• SELECTED EXCERPT:
Within the Aghion family, the act of play has never been seen as frivolous or silly, but as a learning tool to fuel one’s imagination and curiosity. (Aghion’s father is a decorated economics professor whose teaching models are often informed by aesthetic observations and mindful play.) Family time almost always revolved around exploring one’s inner self, even on vacations.

a person in a dress
Chloé spring–summer 1960 fashion show at Brasserie Lipp, November 25, 1959, at 9:45 a.m. Courtesy Chloé Archive, Paris.Courtesy Chloé Archive, Paris

Aghion recalls one particular holiday with her brother, Gaby, and one of Gaby’s best friends, the Egyptian artist Céline Chalem. They were on the beach in the Mediterranean, and Chalem noticed a children’s dress-up competition was happening that day.

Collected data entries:

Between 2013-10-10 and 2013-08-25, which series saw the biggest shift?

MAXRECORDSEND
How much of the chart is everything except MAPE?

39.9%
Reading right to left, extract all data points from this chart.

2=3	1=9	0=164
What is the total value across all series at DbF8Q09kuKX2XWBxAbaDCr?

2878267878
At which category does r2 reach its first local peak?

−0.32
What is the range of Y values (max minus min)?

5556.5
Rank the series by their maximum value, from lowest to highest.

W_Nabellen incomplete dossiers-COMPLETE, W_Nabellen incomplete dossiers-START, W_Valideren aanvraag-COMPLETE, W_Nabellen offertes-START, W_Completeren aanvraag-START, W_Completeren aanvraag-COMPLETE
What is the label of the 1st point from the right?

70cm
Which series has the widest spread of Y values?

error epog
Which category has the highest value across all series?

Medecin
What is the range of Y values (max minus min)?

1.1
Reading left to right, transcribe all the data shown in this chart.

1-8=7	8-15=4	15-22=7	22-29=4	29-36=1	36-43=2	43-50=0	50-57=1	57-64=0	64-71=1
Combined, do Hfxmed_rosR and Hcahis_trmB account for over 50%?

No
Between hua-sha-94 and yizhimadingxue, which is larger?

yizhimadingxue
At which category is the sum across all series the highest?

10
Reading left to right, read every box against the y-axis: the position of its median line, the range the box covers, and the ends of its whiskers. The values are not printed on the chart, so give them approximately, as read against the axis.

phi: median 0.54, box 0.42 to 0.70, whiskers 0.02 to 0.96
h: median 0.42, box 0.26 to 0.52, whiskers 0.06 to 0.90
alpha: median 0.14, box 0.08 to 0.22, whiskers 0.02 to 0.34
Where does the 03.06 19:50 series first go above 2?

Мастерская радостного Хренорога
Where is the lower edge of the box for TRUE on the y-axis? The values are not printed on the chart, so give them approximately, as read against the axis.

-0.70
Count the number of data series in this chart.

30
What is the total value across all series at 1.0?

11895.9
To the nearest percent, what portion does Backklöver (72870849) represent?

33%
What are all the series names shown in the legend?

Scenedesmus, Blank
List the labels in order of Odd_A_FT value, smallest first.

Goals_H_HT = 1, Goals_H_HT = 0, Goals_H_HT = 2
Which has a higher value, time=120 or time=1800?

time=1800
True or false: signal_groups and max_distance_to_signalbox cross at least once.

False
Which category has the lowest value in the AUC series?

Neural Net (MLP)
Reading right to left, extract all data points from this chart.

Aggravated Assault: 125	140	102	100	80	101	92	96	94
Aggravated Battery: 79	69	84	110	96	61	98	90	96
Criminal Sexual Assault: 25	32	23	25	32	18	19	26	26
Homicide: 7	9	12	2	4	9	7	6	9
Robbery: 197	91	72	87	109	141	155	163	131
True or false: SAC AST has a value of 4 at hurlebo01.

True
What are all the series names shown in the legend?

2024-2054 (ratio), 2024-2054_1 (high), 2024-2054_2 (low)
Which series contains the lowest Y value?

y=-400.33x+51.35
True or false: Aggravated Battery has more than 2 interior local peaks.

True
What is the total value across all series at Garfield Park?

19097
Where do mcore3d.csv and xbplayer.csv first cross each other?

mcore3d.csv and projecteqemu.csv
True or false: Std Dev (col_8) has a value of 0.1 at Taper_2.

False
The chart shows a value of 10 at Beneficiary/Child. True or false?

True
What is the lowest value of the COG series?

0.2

• PROBLEM DESCRIPTION:
Please transcribe the passage about the Aghion family, beginning at the words "Within the Aghion" and stopping after "happening that day.".

• SOLUTION TO THE EXERCISE:
Within the Aghion family, the act of play has never been seen as frivolous or silly, but as a learning tool to fuel one’s imagination and curiosity. (Aghion’s father is a decorated economics professor whose teaching models are often informed by aesthetic observations and mindful play.) Family time almost always revolved around exploring one’s inner self, even on vacations.

a person in a dress
Chloé spring–summer 1960 fashion show at Brasserie Lipp, November 25, 1959, at 9:45 a.m. Courtesy Chloé Archive, Paris.Courtesy Chloé Archive, Paris

Aghion recalls one particular holiday with her brother, Gaby, and one of Gaby’s best friends, the Egyptian artist Céline Chalem. They were on the beach in the Mediterranean, and Chalem noticed a children’s dress-up competition was happening that day.